> [RECORDED INFORMATION]
☆ ☆ ☆ ☆ ☆
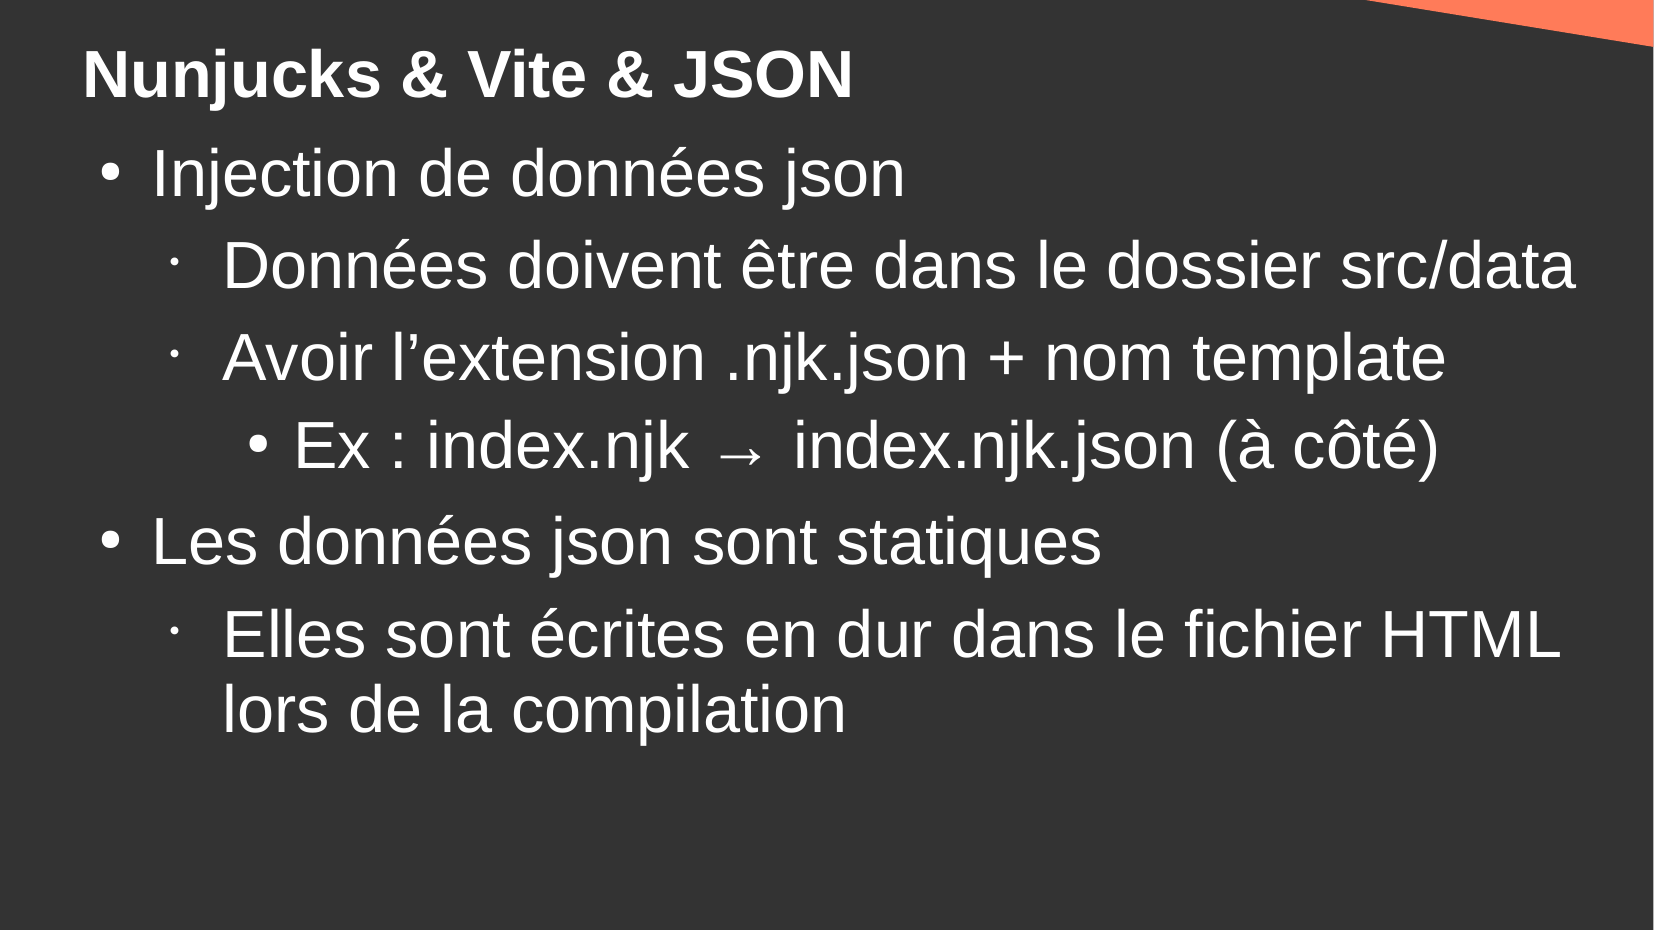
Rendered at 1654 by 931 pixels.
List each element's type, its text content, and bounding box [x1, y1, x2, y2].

list Injection de données json Données doivent être dans le dossier src/data Avoir l’extension .njk.json + nom template Ex : index.njk → index.njk.json (à côté) Les données json sont statiques Elles sont écrites en dur dans le fichier HTML lors de la compilation [80, 135, 1620, 886]
title Nunjucks & Vite & JSON [82, 37, 1571, 112]
text_box [1365, 0, 1654, 47]
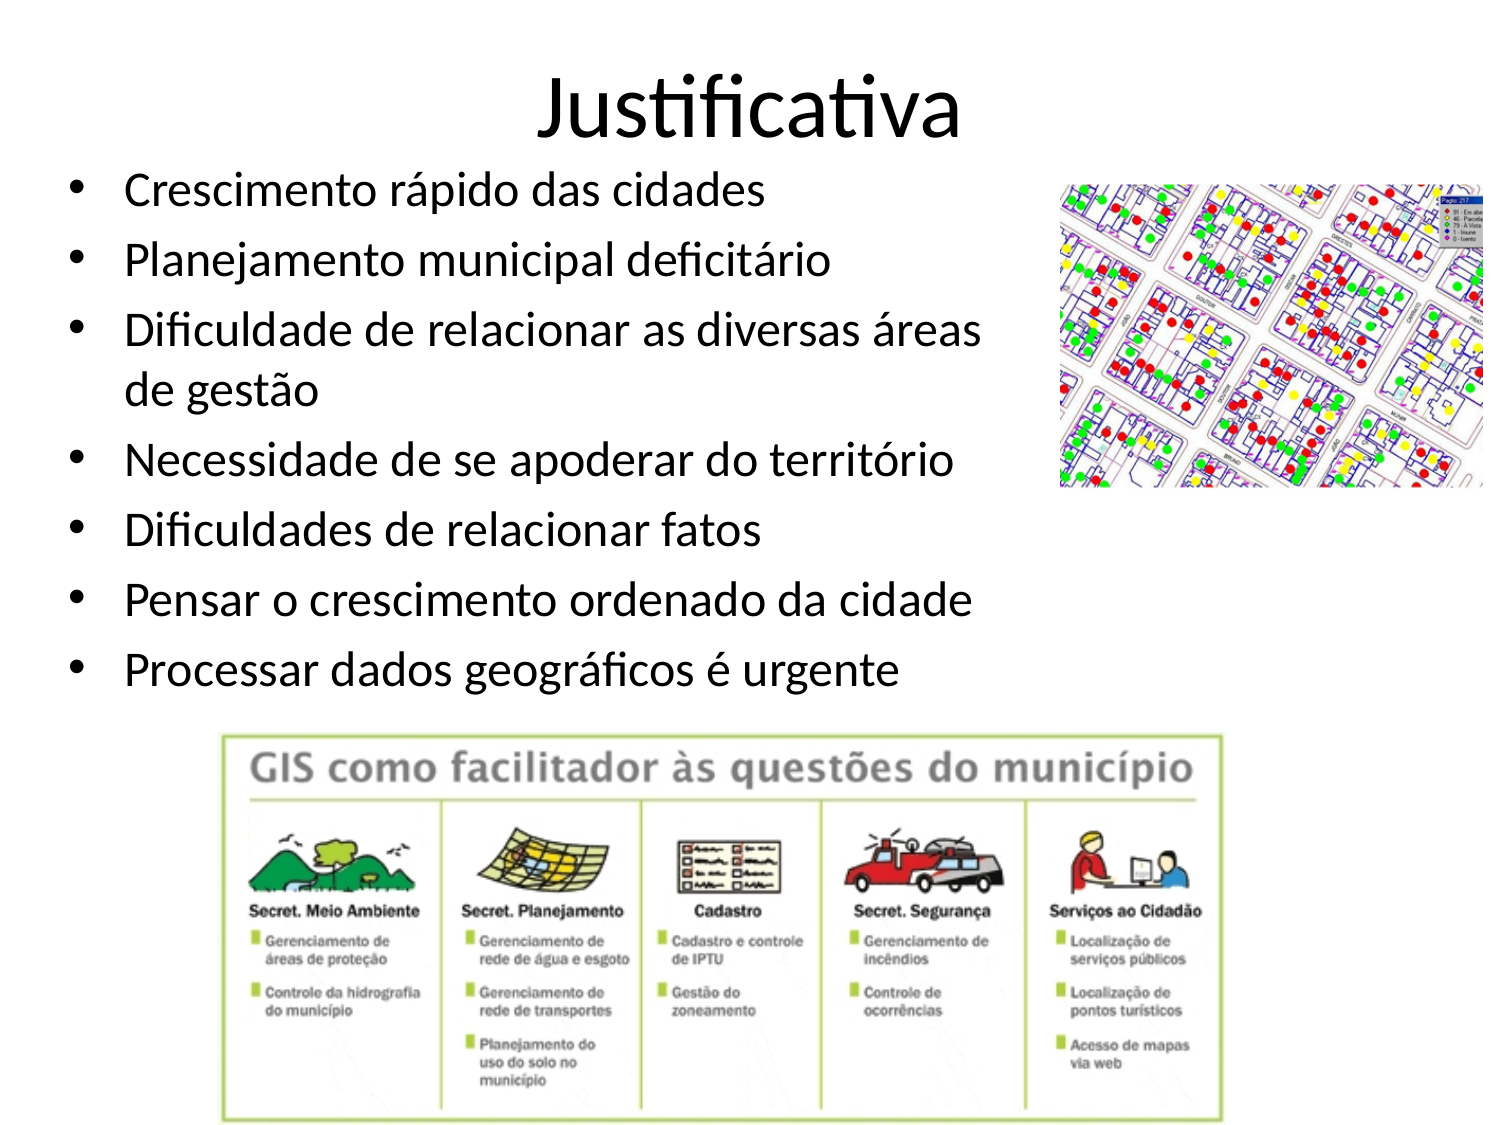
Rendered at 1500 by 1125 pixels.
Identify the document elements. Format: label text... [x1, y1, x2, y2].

picture [218, 732, 1226, 1125]
picture [1060, 184, 1483, 492]
title Justificativa [75, 7, 1425, 195]
list Crescimento rápido das cidades Planejamento municipal deficitário Dificuldade de relacionar as diversas áreas de gestão Necessidade de se apoderar do território Dificuldades de relacionar fatos Pensar o crescimento ordenado da cidade Processar dados geográficos é urgente [53, 149, 1047, 892]
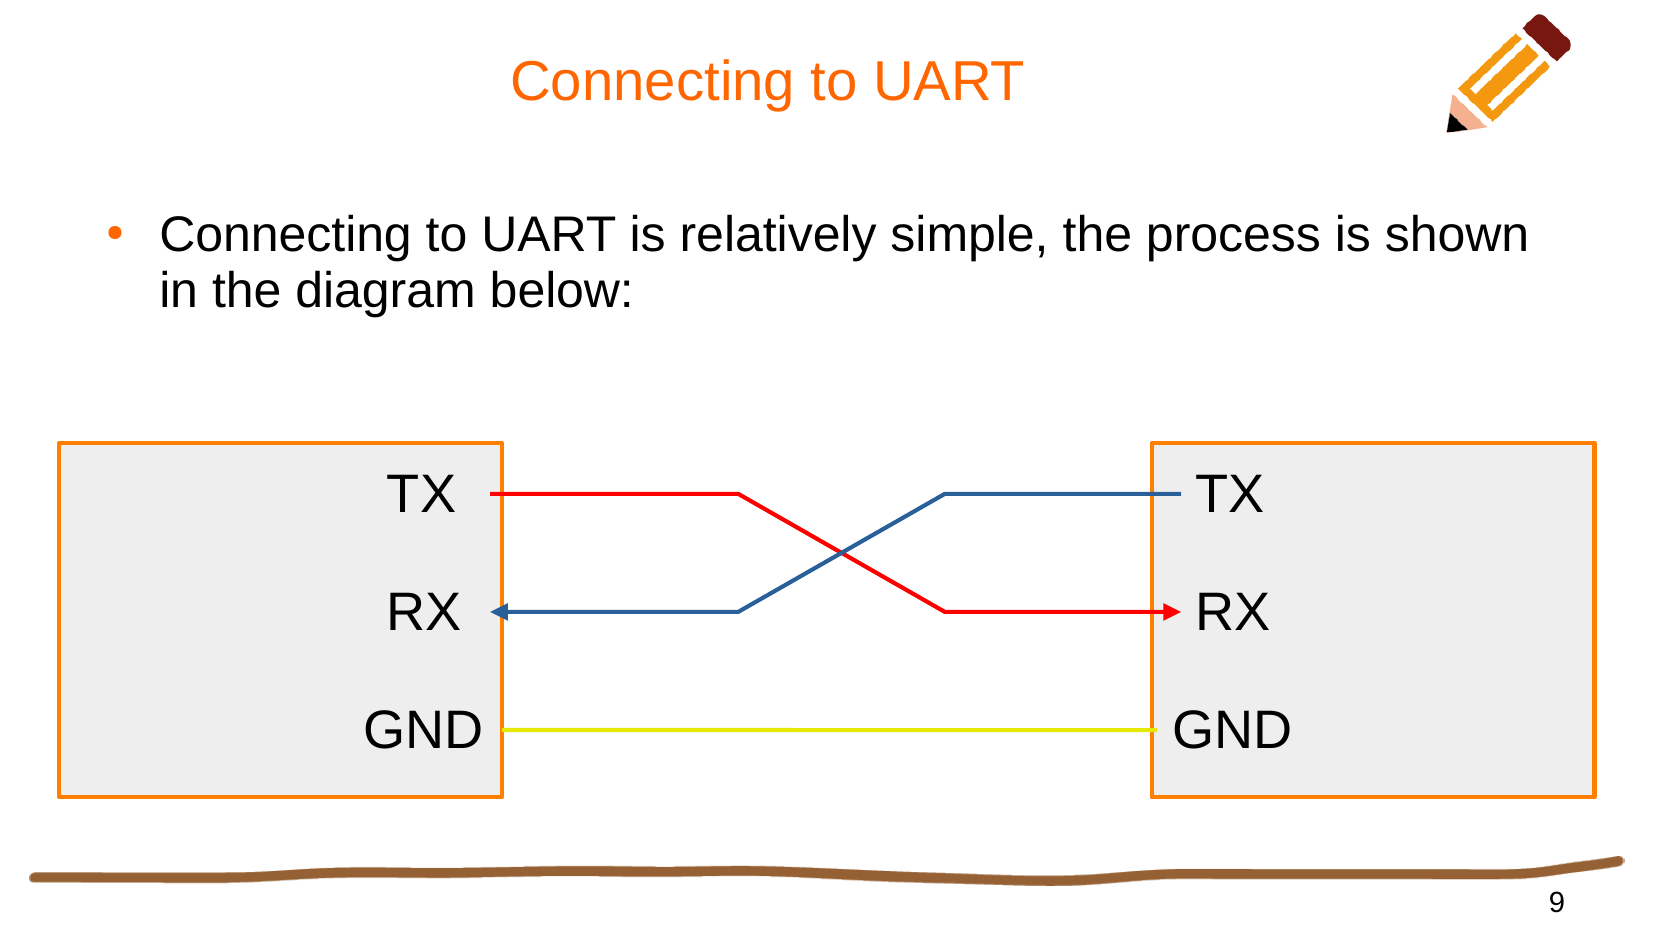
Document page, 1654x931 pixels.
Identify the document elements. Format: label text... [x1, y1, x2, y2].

text_box GND [1157, 692, 1335, 768]
text_box RX [1181, 574, 1300, 650]
text_box GND [348, 692, 502, 768]
text_box RX [372, 574, 491, 650]
text_box TX [1181, 456, 1300, 532]
picture [29, 856, 1625, 886]
text_box [59, 442, 502, 798]
picture [1446, 14, 1571, 133]
text_box [1151, 442, 1595, 798]
text_box TX [372, 456, 491, 532]
title Connecting to UART [88, 29, 1447, 133]
list Connecting to UART is relatively simple, the process is shown in the diagram below: [88, 206, 1565, 355]
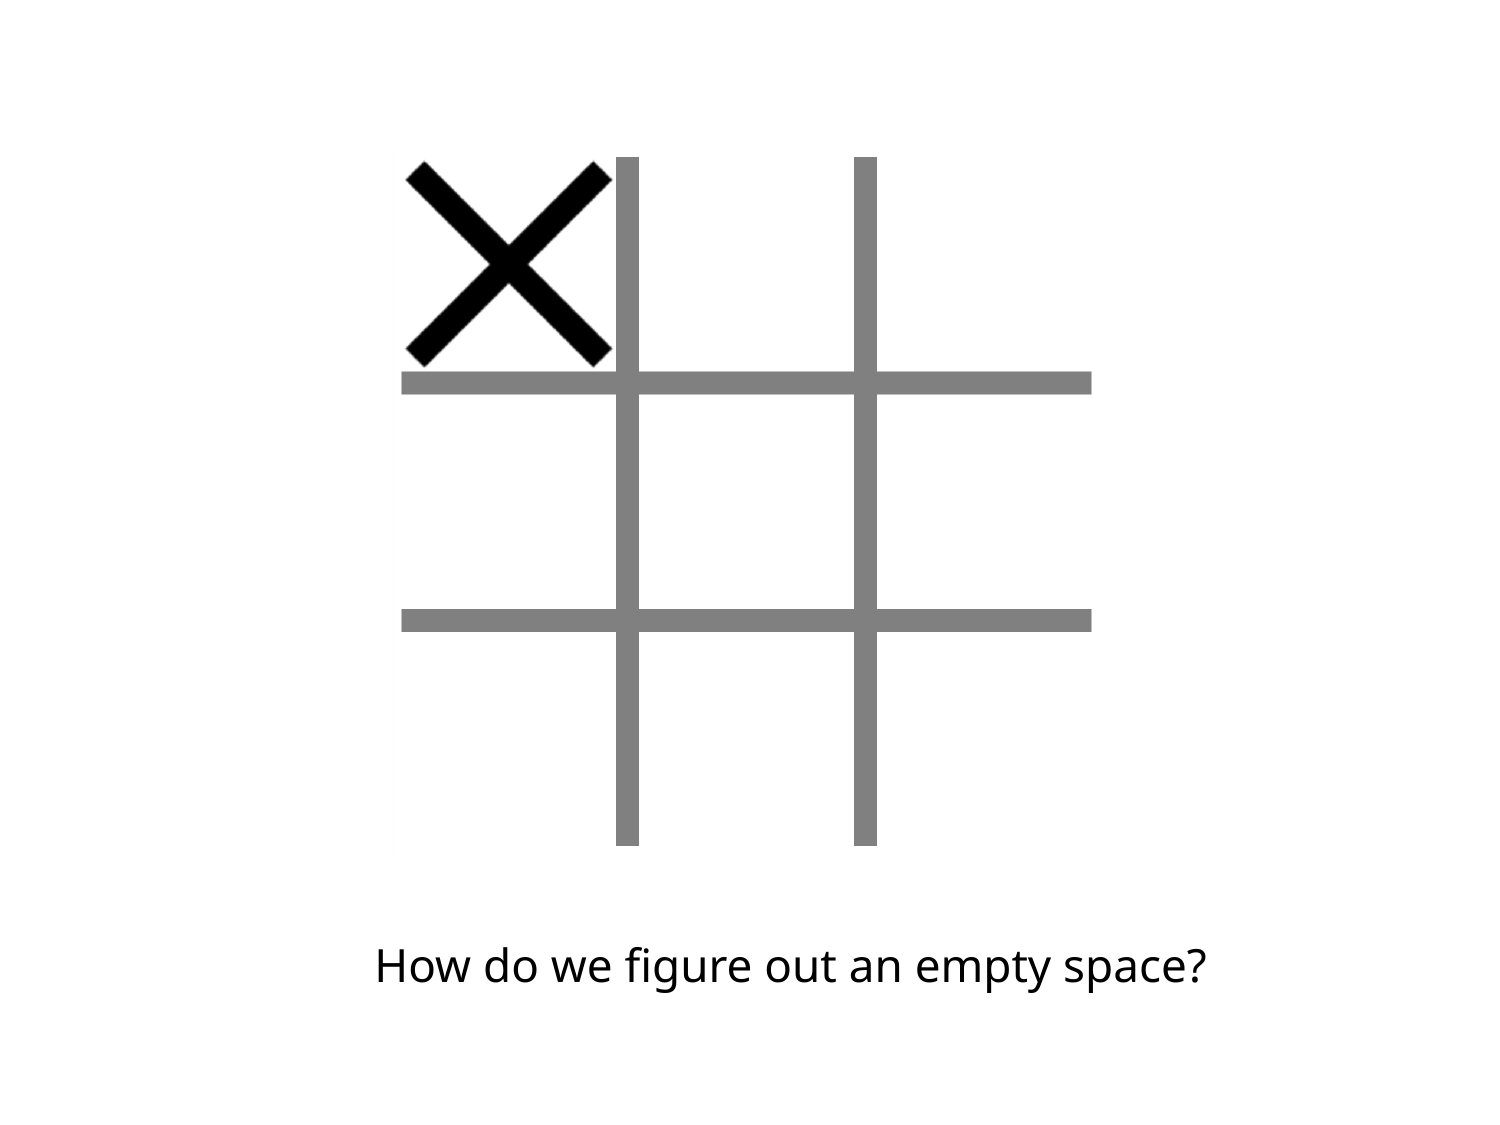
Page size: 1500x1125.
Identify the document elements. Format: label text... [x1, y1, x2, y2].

picture [392, 149, 1108, 858]
text_box How do we figure out an empty space? [354, 921, 1228, 1059]
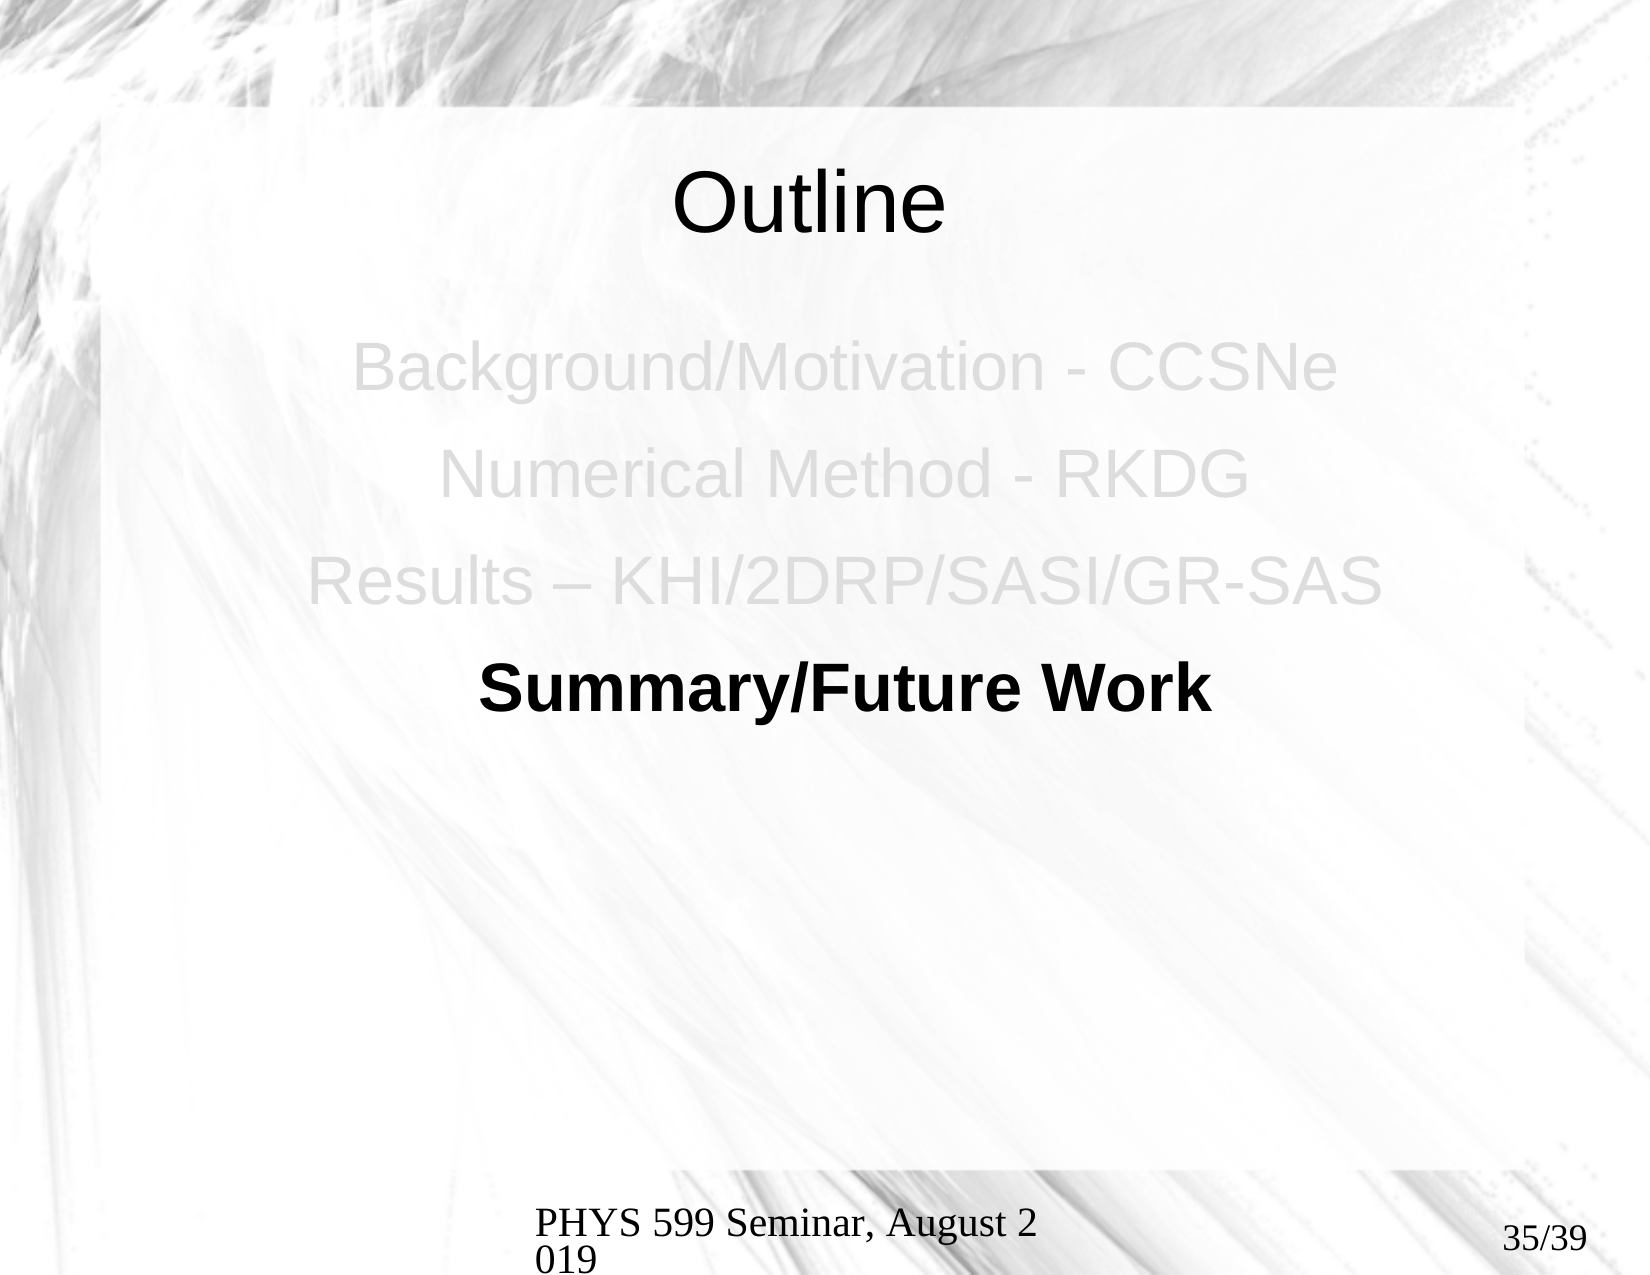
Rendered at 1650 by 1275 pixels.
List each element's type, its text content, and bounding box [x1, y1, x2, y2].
☆ ☆ ☆ ☆ ☆
> [TASK REQUIREMENTS]
Reproduce every line of the records above verbatim, omitting the pictures.

> [WRITTEN RESPONSE]
Rendered at 1654 by 931 pixels.
List each element's type, its text content, and bounding box [x1, y1, x2, y2].

list Injection de données json Données doivent être dans le dossier src/data Avoir l’extension .njk.json + nom template Ex : index.njk → index.njk.json (à côté) Les données json sont statiques Elles sont écrites en dur dans le fichier HTML lors de la compilation [80, 135, 1620, 886]
title Nunjucks & Vite & JSON [82, 37, 1571, 112]
text_box [1365, 0, 1654, 47]
Rendered at 1500 by 1125 pixels.
Identify the document elements. Format: label text... [x1, y1, x2, y2].

picture [218, 732, 1226, 1125]
picture [1060, 184, 1483, 492]
title Justificativa [75, 7, 1425, 195]
list Crescimento rápido das cidades Planejamento municipal deficitário Dificuldade de relacionar as diversas áreas de gestão Necessidade de se apoderar do território Dificuldades de relacionar fatos Pensar o crescimento ordenado da cidade Processar dados geográficos é urgente [53, 149, 1047, 892]
Document page, 1654x931 pixels.
Identify the document elements. Format: label text... [x1, y1, x2, y2].

text_box GND [1157, 692, 1335, 768]
text_box RX [1181, 574, 1300, 650]
text_box GND [348, 692, 502, 768]
text_box RX [372, 574, 491, 650]
text_box TX [1181, 456, 1300, 532]
picture [29, 856, 1625, 886]
text_box [59, 442, 502, 798]
picture [1446, 14, 1571, 133]
text_box [1151, 442, 1595, 798]
text_box TX [372, 456, 491, 532]
title Connecting to UART [88, 29, 1447, 133]
list Connecting to UART is relatively simple, the process is shown in the diagram below: [88, 206, 1565, 355]
Page size: 1500x1125.
Identify the document elements. Format: label text... [x1, y1, x2, y2].

picture [392, 149, 1108, 858]
text_box How do we figure out an empty space? [354, 921, 1228, 1059]
Rendered at 1650 by 1275 pixels.
List each element's type, its text content, and bounding box [x1, y1, x2, y2].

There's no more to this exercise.